Work order: Each entry needs to be retyped exactly, with nothing added or dropped.

Task input:

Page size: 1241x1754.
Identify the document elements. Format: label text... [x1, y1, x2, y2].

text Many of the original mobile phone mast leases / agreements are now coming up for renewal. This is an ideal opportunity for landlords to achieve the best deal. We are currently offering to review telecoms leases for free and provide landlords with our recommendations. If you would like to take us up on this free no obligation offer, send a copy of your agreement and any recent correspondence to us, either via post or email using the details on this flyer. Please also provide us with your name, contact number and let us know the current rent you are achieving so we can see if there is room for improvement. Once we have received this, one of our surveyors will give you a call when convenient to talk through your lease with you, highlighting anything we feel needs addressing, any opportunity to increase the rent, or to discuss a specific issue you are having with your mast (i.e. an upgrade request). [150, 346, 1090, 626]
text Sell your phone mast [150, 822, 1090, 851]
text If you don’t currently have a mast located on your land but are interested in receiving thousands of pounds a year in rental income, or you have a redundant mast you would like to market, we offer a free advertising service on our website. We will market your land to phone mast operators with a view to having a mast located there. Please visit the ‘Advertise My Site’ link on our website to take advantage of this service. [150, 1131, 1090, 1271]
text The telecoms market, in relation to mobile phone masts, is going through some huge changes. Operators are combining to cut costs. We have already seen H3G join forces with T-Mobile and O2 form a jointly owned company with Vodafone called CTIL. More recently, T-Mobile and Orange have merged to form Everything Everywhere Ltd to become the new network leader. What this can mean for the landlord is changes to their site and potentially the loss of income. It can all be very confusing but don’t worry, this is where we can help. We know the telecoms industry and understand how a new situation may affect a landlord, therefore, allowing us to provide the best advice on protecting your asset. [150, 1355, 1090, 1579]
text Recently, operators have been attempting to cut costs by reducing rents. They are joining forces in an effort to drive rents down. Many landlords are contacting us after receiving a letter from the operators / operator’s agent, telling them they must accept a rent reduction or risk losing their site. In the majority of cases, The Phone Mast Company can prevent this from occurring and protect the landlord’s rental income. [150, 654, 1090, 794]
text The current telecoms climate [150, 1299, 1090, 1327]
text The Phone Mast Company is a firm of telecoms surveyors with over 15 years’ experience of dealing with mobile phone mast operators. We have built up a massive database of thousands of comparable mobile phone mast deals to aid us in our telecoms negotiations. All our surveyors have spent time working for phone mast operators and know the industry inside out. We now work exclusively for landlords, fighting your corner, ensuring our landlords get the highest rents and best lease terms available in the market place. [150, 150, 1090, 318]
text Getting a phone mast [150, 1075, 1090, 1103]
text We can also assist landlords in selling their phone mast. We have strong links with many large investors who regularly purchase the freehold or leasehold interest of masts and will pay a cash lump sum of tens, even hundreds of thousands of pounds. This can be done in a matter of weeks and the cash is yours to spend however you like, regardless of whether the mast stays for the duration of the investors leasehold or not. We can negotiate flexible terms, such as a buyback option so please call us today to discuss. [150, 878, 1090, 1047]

Reply:
Page size: 1241x1754.
Identify the document elements. Format: label text... [x1, y1, x2, y2].

text Many of the original mobile phone mast leases / agreements are now coming up for renewal. This is an ideal opportunity for landlords to achieve the best deal. We are currently offering to review telecoms leases for free and provide landlords with our recommendations. If you would like to take us up on this free no obligation offer, send a copy of your agreement and any recent correspondence to us, either via post or email using the details on this flyer. Please also provide us with your name, contact number and let us know the current rent you are achieving so we can see if there is room for improvement. Once we have received this, one of our surveyors will give you a call when convenient to talk through your lease with you, highlighting anything we feel needs addressing, any opportunity to increase the rent, or to discuss a specific issue you are having with your mast (i.e. an upgrade request). [150, 346, 1090, 626]
text Sell your phone mast [150, 822, 1090, 851]
text If you don’t currently have a mast located on your land but are interested in receiving thousands of pounds a year in rental income, or you have a redundant mast you would like to market, we offer a free advertising service on our website. We will market your land to phone mast operators with a view to having a mast located there. Please visit the ‘Advertise My Site’ link on our website to take advantage of this service. [150, 1131, 1090, 1271]
text The telecoms market, in relation to mobile phone masts, is going through some huge changes. Operators are combining to cut costs. We have already seen H3G join forces with T-Mobile and O2 form a jointly owned company with Vodafone called CTIL. More recently, T-Mobile and Orange have merged to form Everything Everywhere Ltd to become the new network leader. What this can mean for the landlord is changes to their site and potentially the loss of income. It can all be very confusing but don’t worry, this is where we can help. We know the telecoms industry and understand how a new situation may affect a landlord, therefore, allowing us to provide the best advice on protecting your asset. [150, 1355, 1090, 1579]
text Recently, operators have been attempting to cut costs by reducing rents. They are joining forces in an effort to drive rents down. Many landlords are contacting us after receiving a letter from the operators / operator’s agent, telling them they must accept a rent reduction or risk losing their site. In the majority of cases, The Phone Mast Company can prevent this from occurring and protect the landlord’s rental income. [150, 654, 1090, 794]
text The current telecoms climate [150, 1299, 1090, 1327]
text The Phone Mast Company is a firm of telecoms surveyors with over 15 years’ experience of dealing with mobile phone mast operators. We have built up a massive database of thousands of comparable mobile phone mast deals to aid us in our telecoms negotiations. All our surveyors have spent time working for phone mast operators and know the industry inside out. We now work exclusively for landlords, fighting your corner, ensuring our landlords get the highest rents and best lease terms available in the market place. [150, 150, 1090, 318]
text Getting a phone mast [150, 1075, 1090, 1103]
text We can also assist landlords in selling their phone mast. We have strong links with many large investors who regularly purchase the freehold or leasehold interest of masts and will pay a cash lump sum of tens, even hundreds of thousands of pounds. This can be done in a matter of weeks and the cash is yours to spend however you like, regardless of whether the mast stays for the duration of the investors leasehold or not. We can negotiate flexible terms, such as a buyback option so please call us today to discuss. [150, 878, 1090, 1047]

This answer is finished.